[Excerpt provided]
Lab Exercise 1 for R: Setup

Exercise 1: Chosing and Setting up the R framework

  1. Get the latest version of R and install to your computer from the downloaded package. Be aware that R is not very user friendly and takes a bit of a learning curve to master. A primer for doing stats with R is at Quick-R. Alternatively, you can also consult the Primer on using R, or Using R for Introductory Statistics.
  2. There are several excellent Graphical User Interfaces (GUI) for R, such as RStudio, RCommander, JGR, of RKWard, which make working with R much easier.
  3. There are also additional extensions that can be loaded from within R/JGR. Deducer will add a number of useful menus to R/JGR.

Go to the R console and install and load library RCommander, Deducer, etc ...

> install.packages("Rcmdr");
> library (Rcmdr)

> install.packages("Deducer");
> library (Deducer)

Exercise 2: Open R, read in a text file and do some basic data management

There are a bunch of ways in which we can slice and dice a data file. Here are some concepts that apply.

In R download and read the content from the UCLA file "mmreg.csv"with info for 600 students. The psychological variables are measures of control, self_concept and motivation. The academic variables are standardized tests in reading (read), writing (write), math (math) and science (science). Additionally, the variable sex codes female students with "1", and males with "0".

> mm <- read.csv("http://stats.idre.ucla.edu/stat/data/mmreg.csv")
> summary(mm)

[Written problem] Carry on the R lab exercise past its final line, the summary(mm) command.

(Dataset entries)
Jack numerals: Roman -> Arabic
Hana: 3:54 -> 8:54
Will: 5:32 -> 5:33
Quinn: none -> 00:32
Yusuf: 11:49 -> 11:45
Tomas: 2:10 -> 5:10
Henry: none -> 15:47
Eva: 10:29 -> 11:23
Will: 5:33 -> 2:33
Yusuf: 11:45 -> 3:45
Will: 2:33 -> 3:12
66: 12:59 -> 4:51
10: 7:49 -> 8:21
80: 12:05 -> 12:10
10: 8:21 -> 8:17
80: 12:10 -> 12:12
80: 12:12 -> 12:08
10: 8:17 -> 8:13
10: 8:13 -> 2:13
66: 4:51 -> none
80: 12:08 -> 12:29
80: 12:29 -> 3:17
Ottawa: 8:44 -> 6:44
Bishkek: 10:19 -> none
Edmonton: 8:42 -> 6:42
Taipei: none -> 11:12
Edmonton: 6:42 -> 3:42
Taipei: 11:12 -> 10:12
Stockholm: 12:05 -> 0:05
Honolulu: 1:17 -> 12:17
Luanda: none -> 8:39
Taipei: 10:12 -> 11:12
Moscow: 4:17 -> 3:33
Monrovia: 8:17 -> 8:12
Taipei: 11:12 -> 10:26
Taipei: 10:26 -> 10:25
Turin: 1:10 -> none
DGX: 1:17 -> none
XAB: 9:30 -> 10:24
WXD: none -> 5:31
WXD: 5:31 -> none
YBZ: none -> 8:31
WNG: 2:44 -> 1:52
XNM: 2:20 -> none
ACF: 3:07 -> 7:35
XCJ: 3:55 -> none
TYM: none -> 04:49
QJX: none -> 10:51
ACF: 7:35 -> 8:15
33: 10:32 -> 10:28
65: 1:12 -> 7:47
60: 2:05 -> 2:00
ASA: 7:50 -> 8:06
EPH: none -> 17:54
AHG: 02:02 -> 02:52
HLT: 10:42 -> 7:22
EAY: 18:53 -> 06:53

[The reply]
First let us create subsets of variables (i.e., columns 1-3 for spychological measures, 4-7 for academic metrics) in which we designate row and column descriptors using the syntax of [rows,columns], a blank indicates the entire range

> psych_mm <- mm[,1:3]
> acad_mm <- mm[,4:7]
> sex_mm <- mm[,8]
> summary(acad_mm)

To subset for specific rows we can use a boolean that tests for a specific match, eg. all female students

> F = mm$female == 1
> female_mm <- mm[F,]
> M = mm$female == 0
> male_mm <- mm[M,]
> summary(male_mm)

... and yes, you guessed it, the psychological measures for all male students can then be obtained as ...

> psych_male_mm <- mm[M,1:3]
> summary(psych_male_mm)

Exercise 3: Read in a text file and substitute missing values with the mean

In same cases it may be appropriate to replace a missing value with the mean for the variable. You can go into your text file with a text editor and fille the missing valuews with the mean, or, alternatively, you can do this in R.

In R download and read the content from the cichlid brain data file

> CB <- read.table("http://caspar.bgsu.edu/~courses/stats/Labs/Datasets/CichlidBrains.txt", sep="\t", header=T)

The following code iterates through all columns (variable counter is i) and tests whether the variable is of type numeric. If that is the case then the code inside the squiggly brackets is execute. In our case it prints the name of the variable to the console.

> for (i in which(sapply(CB, is.numeric))) { print(names(CB[i])) }

To access the values in a particular (in this case column 9) use ...

> for (i in 1:length(CB[,9])){ print(CB[i,9]) }

To substitute missing values in a single column (in this case column 9) with the value 3.14159 ...

> CB[9][is.na(CB[9])] <- 3.14159

... and yes, you can combine all these clauses in any way you wish. For instance to replace all missing values in any numerical variable of the data frame with the variables mean use ...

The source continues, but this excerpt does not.